[EXERCISE]: Filtering the records below, copy only those lines that include the word "comment".

+++

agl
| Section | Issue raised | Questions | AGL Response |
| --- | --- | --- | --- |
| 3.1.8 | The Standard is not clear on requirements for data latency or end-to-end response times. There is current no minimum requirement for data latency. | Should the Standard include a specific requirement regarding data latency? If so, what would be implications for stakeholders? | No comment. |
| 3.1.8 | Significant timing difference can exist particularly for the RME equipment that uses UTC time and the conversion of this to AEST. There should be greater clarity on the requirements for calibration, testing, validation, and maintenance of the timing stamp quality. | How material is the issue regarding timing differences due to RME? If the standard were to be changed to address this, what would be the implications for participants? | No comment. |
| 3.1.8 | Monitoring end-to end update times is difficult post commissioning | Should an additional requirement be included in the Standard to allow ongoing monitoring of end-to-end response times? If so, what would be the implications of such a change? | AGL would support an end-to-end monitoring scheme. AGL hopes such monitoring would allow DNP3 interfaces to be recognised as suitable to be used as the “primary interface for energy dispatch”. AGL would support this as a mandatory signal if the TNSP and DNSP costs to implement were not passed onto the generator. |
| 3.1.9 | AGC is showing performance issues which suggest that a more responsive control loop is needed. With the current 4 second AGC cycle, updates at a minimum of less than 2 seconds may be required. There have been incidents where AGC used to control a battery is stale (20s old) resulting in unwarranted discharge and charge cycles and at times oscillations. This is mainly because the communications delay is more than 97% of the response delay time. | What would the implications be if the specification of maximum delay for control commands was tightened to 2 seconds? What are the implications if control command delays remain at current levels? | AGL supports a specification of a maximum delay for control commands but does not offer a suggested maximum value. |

+++

[SOLUTION]:
| 3.1.8 | The Standard is not clear on requirements for data latency or end-to-end response times. There is current no minimum requirement for data latency. | Should the Standard include a specific requirement regarding data latency? If so, what would be implications for stakeholders? | No comment. |
| 3.1.8 | Significant timing difference can exist particularly for the RME equipment that uses UTC time and the conversion of this to AEST. There should be greater clarity on the requirements for calibration, testing, validation, and maintenance of the timing stamp quality. | How material is the issue regarding timing differences due to RME? If the standard were to be changed to address this, what would be the implications for participants? | No comment. |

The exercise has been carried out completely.